Try This At Home: Churro Ice Cream Tarts
These churro tarts with maple walnut ice cream are a favourite treat for parties and gatherings. They are spiced, creamy, and have a walnut crunch!
**To make this recipe vegan, use vegan butter, flax eggs, and one of our vegan flavours (we’d recommend Chocolate Jasmine Sorbet). To make it gluten-free, use gluten-free flour instead of all-purpose.
What you need:
- 250ml water
- ½ cup butter
- 1 tbsp brown sugar
- 2 tbsp granulated sugar
- Pinch of salt
- Pinch of cinnamon
- 1 tsp vanilla extract
- 1 1/4 cup all-purpose flour
- 3 eggs
For the coating:
- 2 tsp cinnamon
- ⅔ cup sugar
For the topping:
- Generous scoops of our Maple Walnut Ice Cream
- Chocolate sauce (optional)
What to Do:
- Preheat the oven to 380F. Place muffin wrappers in a muffin tray (we would recommend silicon wrappers so that the tarts don't stick).
- In a saucepan, bring the water, butter, brown sugar, granulated sugar, cinnamon and pinch of salt to a boil.
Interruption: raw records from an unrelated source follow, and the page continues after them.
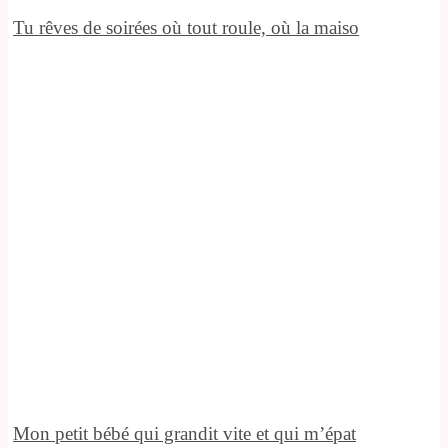
Tu rêves de soirées où tout roule, où la maiso
Mon petit bébé qui grandit vite et qui m’épat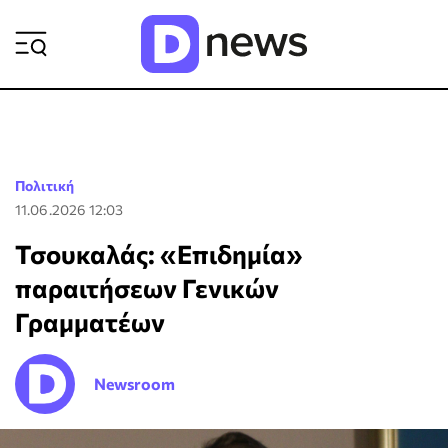
ΡΟΗ ΕΙΔΗΣΕΩΝ
Πολιτική
11.06.2026 12:03
Τσουκαλάς: «Επιδημία»
παραιτήσεων Γενικών
Γραμματέων
Newsroom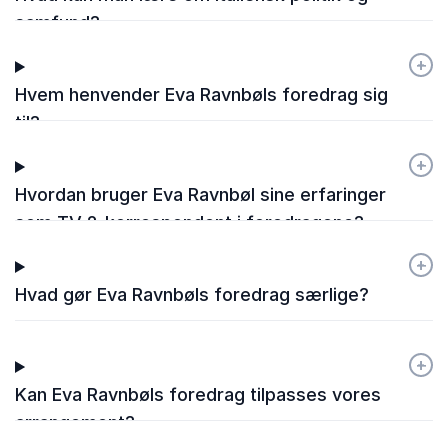
samfund?
+
-
Hvem henvender Eva Ravnbøls foredrag sig
til?
+
-
Hvordan bruger Eva Ravnbøl sine erfaringer
som TV 2-korrespondent i foredragene?
+
-
Hvad gør Eva Ravnbøls foredrag særlige?
+
-
Kan Eva Ravnbøls foredrag tilpasses vores
arrangement?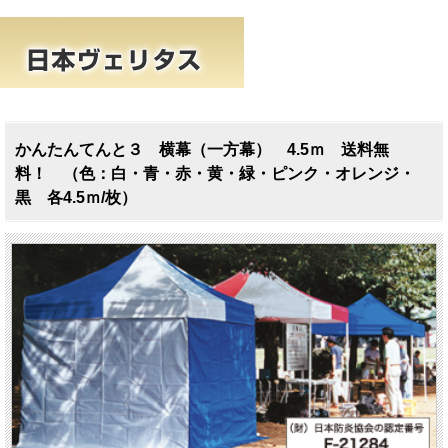
かんたんてんと３ 横幕（一方幕） 4.5ｍ 送料無
料！ （色：白・青・赤・黄・緑・ピンク・オレンジ・
黒 各4.5ｍ/枚）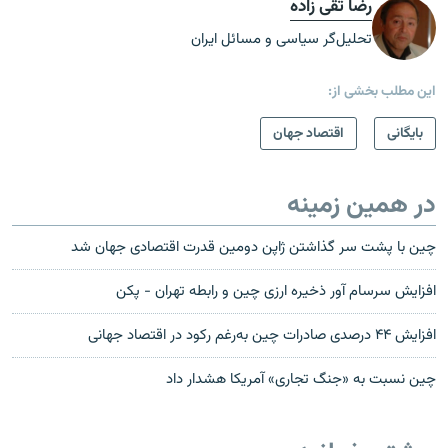
رضا تقی زاده
تحلیل‌گر سیاسی و مسائل ایران
این مطلب بخشی از:
بایگانی
اقتصاد جهان
در همین زمینه
چین با پشت سر گذاشتن ژاپن دومین قدرت اقتصادی جهان شد
افزايش سرسام آور ذخيره ارزى چين و رابطه تهران - پکن
افزایش ۴۴ درصدی صادرات چین به‌رغم رکود در اقتصاد جهانی
چین نسبت به «جنگ تجاری» آمریکا هشدار داد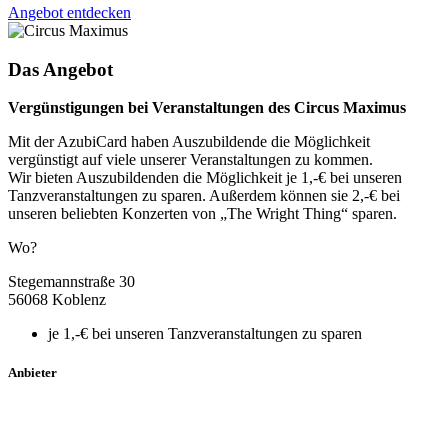
Angebot entdecken
Das Angebot
Vergünstigungen bei Veranstaltungen des Circus Maximus
Mit der AzubiCard haben Auszubildende die Möglichkeit
vergünstigt auf viele unserer Veranstaltungen zu kommen.
Wir bieten Auszubildenden die Möglichkeit je 1,-€ bei unseren
Tanzveranstaltungen zu sparen. Außerdem können sie 2,-€ bei
unseren beliebten Konzerten von „The Wright Thing“ sparen.
Wo?
Stegemannstraße 30
56068 Koblenz
je 1,-€ bei unseren Tanzveranstaltungen zu sparen
Anbieter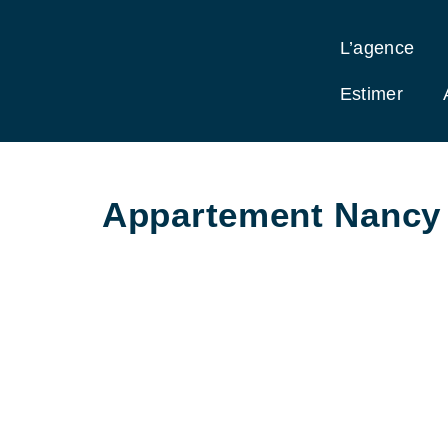
L’agence
Estimer
Appartement Nancy 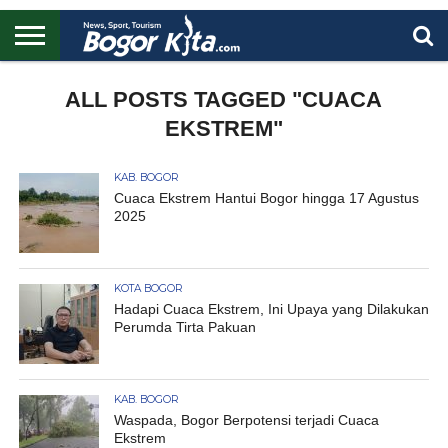
HOME
BOGOR
REGIONAL
NASIONAL
PENDIDIKAN
WISATA
OLAHRAGA
LAPORAN
PROFIL
ALL POSTS TAGGED "CUACA
UTAMA
EKSTREM"
KAB. BOGOR
Cuaca Ekstrem Hantui Bogor hingga 17 Agustus
2025
KOTA BOGOR
Hadapi Cuaca Ekstrem, Ini Upaya yang Dilakukan
Perumda Tirta Pakuan
KAB. BOGOR
Waspada, Bogor Berpotensi terjadi Cuaca
Ekstrem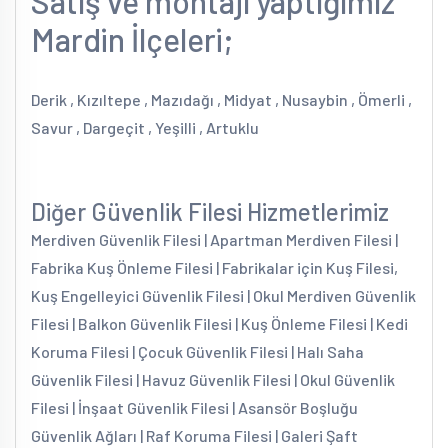
Satış ve montajı yaptığımız
Mardin İlçeleri;
Derik , Kızıltepe , Mazıdağı , Midyat , Nusaybin , Ömerli ,
Savur , Dargeçit , Yeşilli , Artuklu
Diğer Güvenlik Filesi Hizmetlerimiz
Merdiven Güvenlik Filesi | Apartman Merdiven Filesi |
Fabrika Kuş Önleme Filesi | Fabrikalar için Kuş Filesi,
Kuş Engelleyici Güvenlik Filesi | Okul Merdiven Güvenlik
Filesi | Balkon Güvenlik Filesi | Kuş Önleme Filesi | Kedi
Koruma Filesi | Çocuk Güvenlik Filesi | Halı Saha
Güvenlik Filesi | Havuz Güvenlik Filesi | Okul Güvenlik
Filesi | İnşaat Güvenlik Filesi | Asansör Boşluğu
Güvenlik Ağları | Raf Koruma Filesi | Galeri Şaft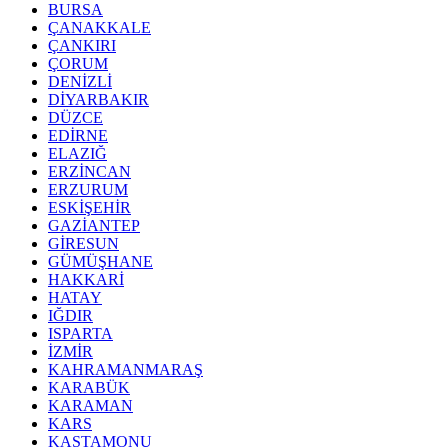
BURSA
ÇANAKKALE
ÇANKIRI
ÇORUM
DENİZLİ
DİYARBAKIR
DÜZCE
EDİRNE
ELAZIĞ
ERZİNCAN
ERZURUM
ESKİŞEHİR
GAZİANTEP
GİRESUN
GÜMÜŞHANE
HAKKARİ
HATAY
IĞDIR
ISPARTA
İZMİR
KAHRAMANMARAŞ
KARABÜK
KARAMAN
KARS
KASTAMONU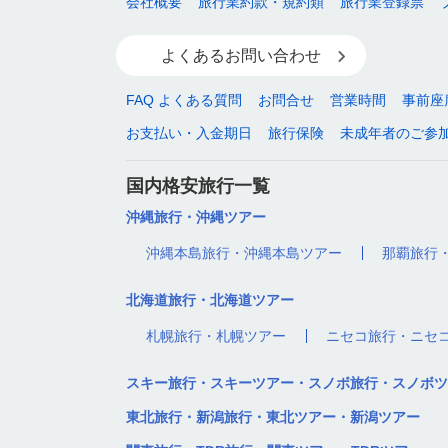
会社概要
旅行業約款・規約類
旅行業登録票
よくあるお問い合わせ
FAQ よくある質問
お問合せ
営業時間
事前座
お支払い・入金期日
旅行保険
未成年者のご参
国内格安旅行一覧
沖縄旅行・沖縄ツアー
沖縄本島旅行・沖縄本島ツアー
那覇旅行
北海道旅行・北海道ツアー
札幌旅行・札幌ツアー
ニセコ旅行・ニセ
スキー旅行・スキーツアー・スノボ旅行・スノボツ
東北旅行・新潟旅行・東北ツアー・新潟ツアー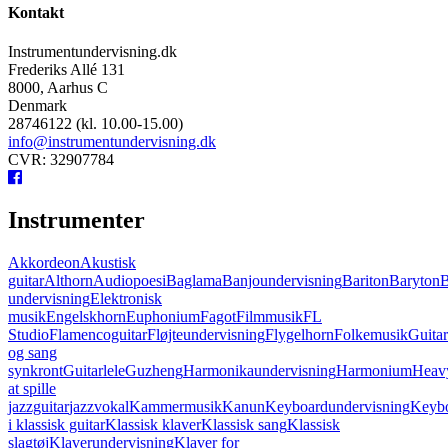
Kontakt
Instrumentundervisning.dk
Frederiks Allé 131
8000, Aarhus C
Denmark
28746122 (kl. 10.00-15.00)
info@instrumentundervisning.dk
CVR: 32907784
Instrumenter
Akkordeon
Akustisk
guitar
Althorn
Audiopoesi
Baglama
Banjoundervisning
Bariton
Baryton
B
undervisning
Elektronisk
musik
Engelskhorn
Euphonium
Fagot
Filmmusik
FL
Studio
Flamencoguitar
Fløjteundervisning
Flygelhorn
Folkemusik
Guita
og sang
synkront
Guitarlele
Guzheng
Harmonikaundervisning
Harmonium
Heavy
at spille
jazzguitar
jazzvokal
Kammermusik
Kanun
Keyboardundervisning
Keybo
i klassisk guitar
Klassisk klaver
Klassisk sang
Klassisk
slagtøj
Klaverundervisning
Klaver for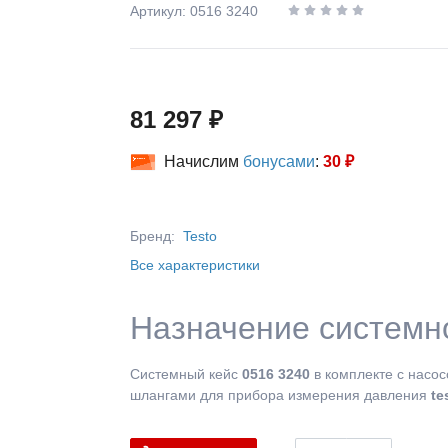
Артикул: 0516 3240
81 297 ₽
Начислим
бонусами
:
30 ₽
Бренд:
Testo
Все характеристики
Назначение системно
Системный кейс
0516 3240
в комплекте с насо
шлангами для прибора измерения давления
te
When dissolved, pour the mixture into a large bowl containing the all purpose flour.
- Add vanilla extract to this bowl and stir with a spatula. Add in the eggs, and mix until fully incorporated.
- Scoop 2-3 tablespoons of churro batter into each muffin wrapper, then place another wrapper on top (you can hold the top wrapper down using pie weights, otherwise it will rise while baking). Bake for 30 minutes or until golden brown and cooked all the way through.
- Let the churro bowls cool for 20 minutes before touching them, then mix together the coating ingredients (cinnamon and sugar) and roll the churros in this mixture.
- Top with our Maple Walnut Ice Cream, drizzle with some chocolate sauce and enjoy!